FAL Systems blends Dante with Madi for Formula E

Published: ASIA

FAL Systems blends Dante with Madi for Formula E

CHINA: The first event of the new FIA Formula E racing series debuted in Shanghai recently, intending to be motorsport’s highest class event for one-make, single-seater electric racing cars. Encompassing 10 city-based races across the world and televised internationally by major broadcasters including Fox Sports 1, ITV4 and CCTV, the all-new series required an all-new audio system to provide broadcast feeds. After success on previous projects, FAL Systems was enlisted by Hayfisher, which provided technical services for the series, to build a system capable of acquiring all of the A/V for the broadcast transmission.

‘Richard from Hayfisher came up with the concept about seven years ago of being able to provide TV coverage on a budget. The idea was that they would build a truck that was based around digital radio cameras,’ explained FAL Systems director, Andy Unsworth. ‘They came to us at IBC last year and knew they were going to be involved with the series, so we started discussing designs. We decided to take the design that we’d done for their trucks and make it transportable. The trucks have a very simple system running Pro1/D96s, there’s nothing clever about the way that they deal with audio, but as the Formula E project developed we had to look at a different approach. They were keen to maintain a similar design, just expand it.’

The objective was to provide a full ‘truck-like’ operational space in 2.5m by 2.5m intermodal pods. The overriding consideration was weight, but as with any new venture, budgets were tight and the system built would also have to be both expandable, and also easily replaceable/fixable should things break on the road.

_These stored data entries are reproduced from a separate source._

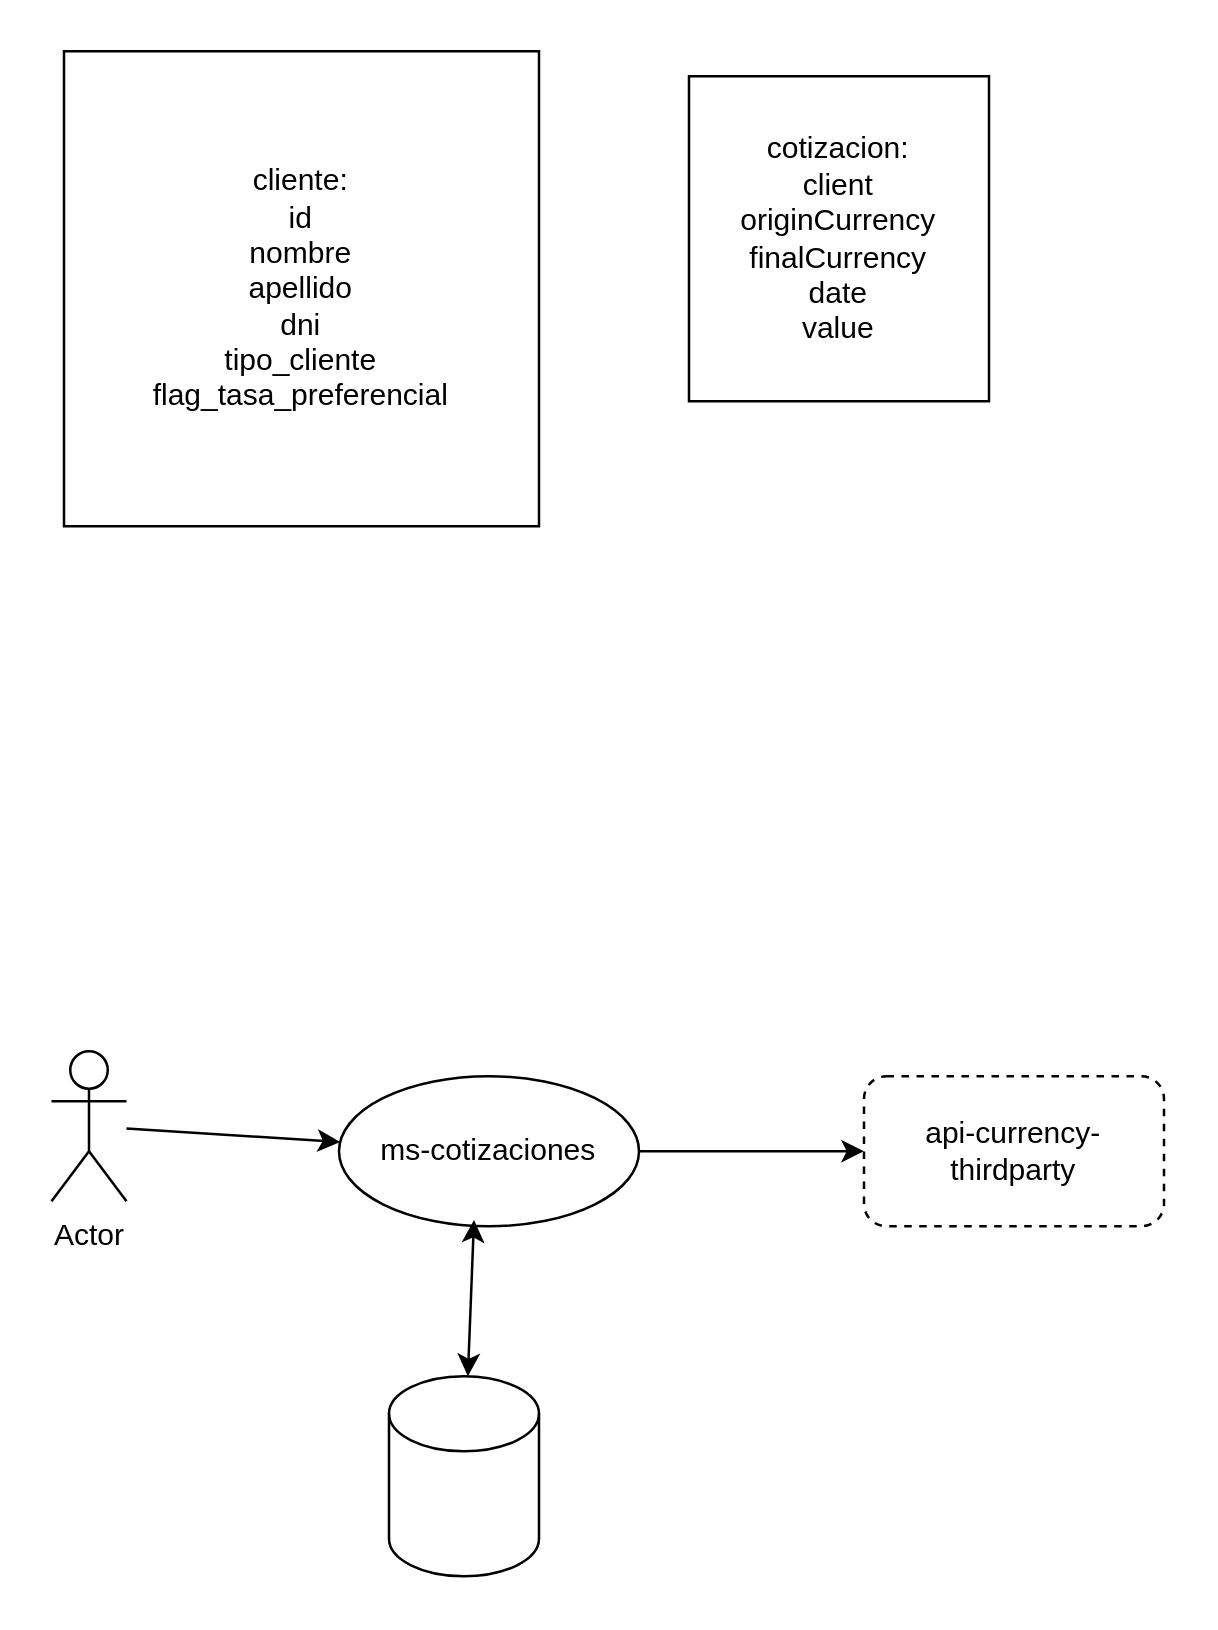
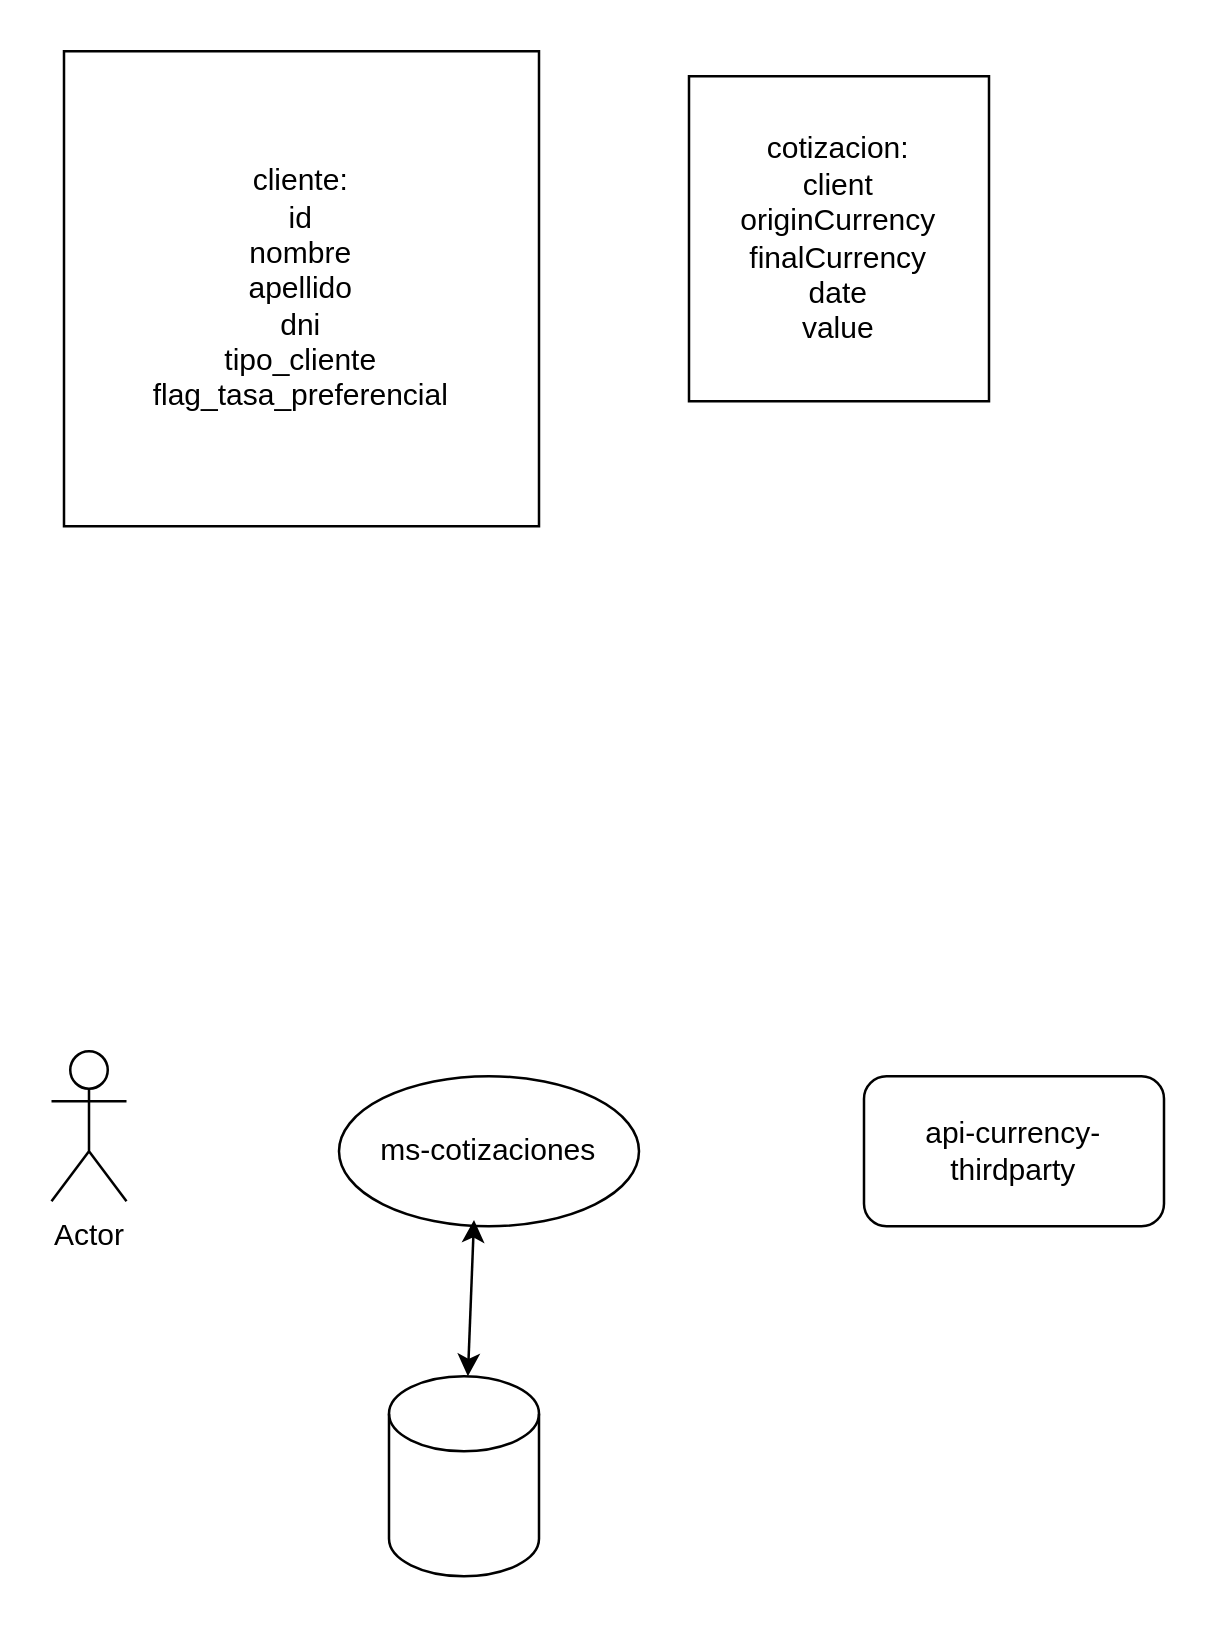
  <mxCell id="0" />
  <mxCell id="1" parent="0" />
  <mxCell id="2" value="cliente:&lt;div&gt;id&lt;/div&gt;&lt;div&gt;nombre&lt;/div&gt;&lt;div&gt;apellido&lt;br&gt;dni&lt;/div&gt;&lt;div&gt;tipo_cliente&lt;/div&gt;&lt;div&gt;flag_tasa_preferencial&lt;/div&gt;" style="rounded=0;whiteSpace=wrap;html=1;" vertex="1" parent="1"><mxGeometry x="25" y="20" width="190" height="190" as="geometry" /></mxCell>
  <mxCell id="3" value="cotizacion:&lt;div&gt;client&lt;/div&gt;&lt;div&gt;originCurrency&lt;/div&gt;&lt;div&gt;finalCurrency&lt;/div&gt;&lt;div&gt;date&lt;/div&gt;&lt;div&gt;value&lt;br&gt;&lt;/div&gt;" style="rounded=0;whiteSpace=wrap;html=1;" vertex="1" parent="1"><mxGeometry x="275" y="30" width="120" height="130" as="geometry" /></mxCell>
- <mxCell id="4" style="edgeStyle=none;html=1;" edge="1" parent="1" source="5" target="7"><mxGeometry relative="1" as="geometry" /></mxCell>
  <mxCell id="5" value="Actor" style="shape=umlActor;verticalLabelPosition=bottom;verticalAlign=top;html=1;outlineConnect=0;" vertex="1" parent="1"><mxGeometry x="20" y="420" width="30" height="60" as="geometry" /></mxCell>
- <mxCell id="6" style="edgeStyle=none;html=1;entryX=0;entryY=0.5;entryDx=0;entryDy=0;" edge="1" parent="1" source="7" target="8"><mxGeometry relative="1" as="geometry" /></mxCell>
  <mxCell id="7" value="ms-cotizaciones" style="ellipse;whiteSpace=wrap;html=1;" vertex="1" parent="1"><mxGeometry x="135" y="430" width="120" height="60" as="geometry" /></mxCell>
- <mxCell id="8" value="api-currency-thirdparty" style="rounded=1;whiteSpace=wrap;html=1;dashed=1;" vertex="1" parent="1"><mxGeometry x="345" y="430" width="120" height="60" as="geometry" /></mxCell>
+ <mxCell id="8" value="api-currency-thirdparty" style="rounded=1;whiteSpace=wrap;html=1;" vertex="1" parent="1"><mxGeometry x="345" y="430" width="120" height="60" as="geometry" /></mxCell>
  <mxCell id="9" value="" style="shape=cylinder3;whiteSpace=wrap;html=1;boundedLbl=1;backgroundOutline=1;size=15;" vertex="1" parent="1"><mxGeometry x="155" y="550" width="60" height="80" as="geometry" /></mxCell>
  <mxCell id="10" style="edgeStyle=none;html=1;entryX=0.45;entryY=0.958;entryDx=0;entryDy=0;entryPerimeter=0;startArrow=classic;startFill=1;" edge="1" parent="1" source="9" target="7"><mxGeometry relative="1" as="geometry" /></mxCell>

Responsible for both video and audio, the team opted to deploy hybrid Miranda routers as the most cost-effective way of getting feeds back from the cameras. ‘We’d already made the decision that we were going to use this hybrid router,’ furthered Mr Unsworth. ‘We’d used it before on a previous project with another client, so we were happy with it from a reliability perspective and we knew that that was the way forward. But it spat the audio back out on Madi.’

At the time of planning Yamaha had just released the CL5 console, which ticked all the boxes for the Formula E project. The FAL team had a look over it at last year’s Plasa before agreeing it met their needs. The only downside was that it wasn’t compatible with Madi.

‘We then looked into Dante, and that was a big departure from anything that we’d done before,’ Mr Unsworth continued. ‘As far as I’m aware I don’t think, certainly from a truck perspective, that anybody is using it to the extent that we are. We looked at several other console manufacturers, all of which offered networked audio solutions. But their networked audio solutions were an additional cost on top of the console. We realised that we could buy two CL5s for the price of any other manufacturer’s console and we would get the network connectivity as standard, at no additional cost. So by the time we looked into the console, spent a bit of time with it, it became a no brainer.’

With Madi being the de facto standard for multitrack audio from a broadcast perspective, the challenge then became finding a way of interfacing the Dante network with the Madi streams from the hybrid routers. At a trade show once again, Mr Unsworth found himself at the right place at the right time.

‘We happened to be at an exhibition and walked past the Focusrite stand and noticed that they had a Dante to Madi convertor. I did a bit of research into it and decided that’s how we were going to do it,’ he added. ‘Once the three components came together; the router, the Madi convertor and the CL5s, that was it. The only addition we made was two Yamaha Rio stageboxes for the analogue I/O and a 72 x 72 Clear-Com tailback system for comms.’ A pair of Genelec 8020s and a Bel BM-Ai-16SHD provided metering and monitoring.

The team ended up deploying four Focusrite Rednet 6 Madi to Dante convertors, more than enough to handle the 120 channels of audio they had predicted would be required. ‘We did that for two reasons,’ explained Mr Unsworth. ‘Firstly, it made it very expandable very easily, but second there was the redundancy element there, so if we have one of the Dante interfaces fail, there’s plenty of capacity for things to be transferred.’

The hope is that the series will go on to be highly popular, and with the first race completed in crashing style, it has every indication that it will. If it does continue to expand, the audio system designed can easily scale up with the addition of more broadcast-specific consoles. The series now moves on to the next race in Malaysia and for the equipment, that simply means packing up the pods and moving on.